_Task set_.
**1)** In the passage on adding lexer support for the switch operator, retype the part starting with "In the original" and going on through "token to SyntaxKind.QuestionColonToken.".
**2)** In the passage on adding lexer support for the switch operator, which syntax kind does the new code give the current token when a '?' is followed by ':'?
**3)** Carry on the passage about adding lexer and parser support for the switch operator from where it stops.

_Selected passage_.
#####
How it works...

In this recipe, we added basic lexer and parser support for the switch operator (?:). Lexer is primarily responsible for scanning the text and generating tokens. LanguageParser is responsible for parsing the lexed tokens and generate syntax tree with nodes and tokens.

Let's walk through our code changes in this recipe. We added the following highlighted code to the lexer:

case '?': 
if (TextWindow.PeekChar() == '?')
{ ...
}
else if (TextWindow.PeekChar() == ':')
{
TextWindow.AdvanceChar();
info.Kind = SyntaxKind.QuestionColonToken;
}
else
{ ...
}

In the original code, when we were scanning the text and identify a '?' character, we peeked at the next character to identify it is another '?' character (the ?? null coalescing operator) or a whitespace (the ? token for the conditional operator). Our new code adds an additional check for whether the next character is ':' (the ?: token for the switch operator). If so, it advances the current character in the text window and sets the syntax kind for the current token to SyntaxKind.QuestionColonToken.
#####
_Listed entries_.
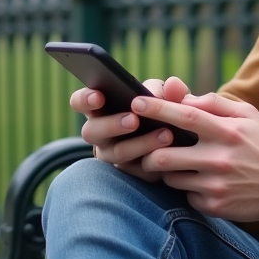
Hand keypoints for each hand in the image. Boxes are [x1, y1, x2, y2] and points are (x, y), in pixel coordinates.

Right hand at [70, 76, 190, 182]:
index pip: (80, 102)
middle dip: (112, 125)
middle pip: (92, 132)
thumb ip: (168, 91)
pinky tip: (171, 153)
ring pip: (117, 153)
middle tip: (133, 120)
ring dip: (140, 144)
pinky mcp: (132, 173)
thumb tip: (173, 85)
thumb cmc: (161, 111)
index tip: (99, 97)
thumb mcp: (165, 97)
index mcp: (100, 109)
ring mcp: (112, 155)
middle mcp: (100, 134)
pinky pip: (138, 171)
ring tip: (165, 135)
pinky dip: (155, 161)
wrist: (177, 144)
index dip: (85, 100)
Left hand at [133, 92, 258, 221]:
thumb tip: (183, 99)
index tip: (136, 101)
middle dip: (148, 150)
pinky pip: (187, 196)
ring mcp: (216, 186)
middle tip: (148, 147)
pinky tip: (201, 183)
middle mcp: (219, 159)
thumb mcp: (248, 115)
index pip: (184, 116)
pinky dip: (188, 188)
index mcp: (226, 132)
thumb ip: (215, 104)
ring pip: (171, 178)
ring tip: (178, 163)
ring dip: (168, 170)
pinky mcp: (216, 206)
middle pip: (164, 155)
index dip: (157, 108)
#####
_Exercise results_.
**1)**
In the original code, when we were scanning the text and identify a '?' character, we peeked at the next character to identify it is another '?' character (the ?? null coalescing operator) or a whitespace (the ? token for the conditional operator). Our new code adds an additional check for whether the next character is ':' (the ?: token for the switch operator). If so, it advances the current character in the text window and sets the syntax kind for the current token to SyntaxKind.QuestionColonToken.

**2)** SyntaxKind.QuestionColonToken

**3)**
We added the following highlighted code to the parser:

if (tk == SyntaxKind.QuestionToken && precedence <= Precedence.Ternary)
{ ...
}
else if (tk == SyntaxKind.QuestionColonToken && precedence <= Precedence.Ternary)
{
var questionColonToken = this.EatToken();
var labels = this.ParseBracketedArgumentList();
var colon = this.EatToken(SyntaxKind.ColonToken);
var values = this.ParseBracketedArgumentList();
leftOperand = _syntaxFactory.SwitchExpression(leftOperand, questionColonToken, labels, colon, values);
}

We extended the original code that parsed the QuestionToken in the parser to also check for the QuestionColonToken and ternary precedence. If so, we eat the next token as the questionColonToken. Then, we attempt to parse the labels as a bracketed argument list by invoking ParseBracketedArgumentList (this code already exists in the language parser for parsing the bracketed argument list for a dictionary initializer). This is followed by parsing the colon token by invoking EatToken with the expected syntax kind for the colon token. This method handles both the valid and invalid token cases:

protected SyntaxToken EatToken(SyntaxKind kind)
{
Debug.Assert(SyntaxFacts.IsAnyToken(kind));

var ct = this.CurrentToken;
if (ct.Kind == kind)
{
MoveToNextToken();
return ct;
}

//slow part of EatToken(SyntaxKind kind)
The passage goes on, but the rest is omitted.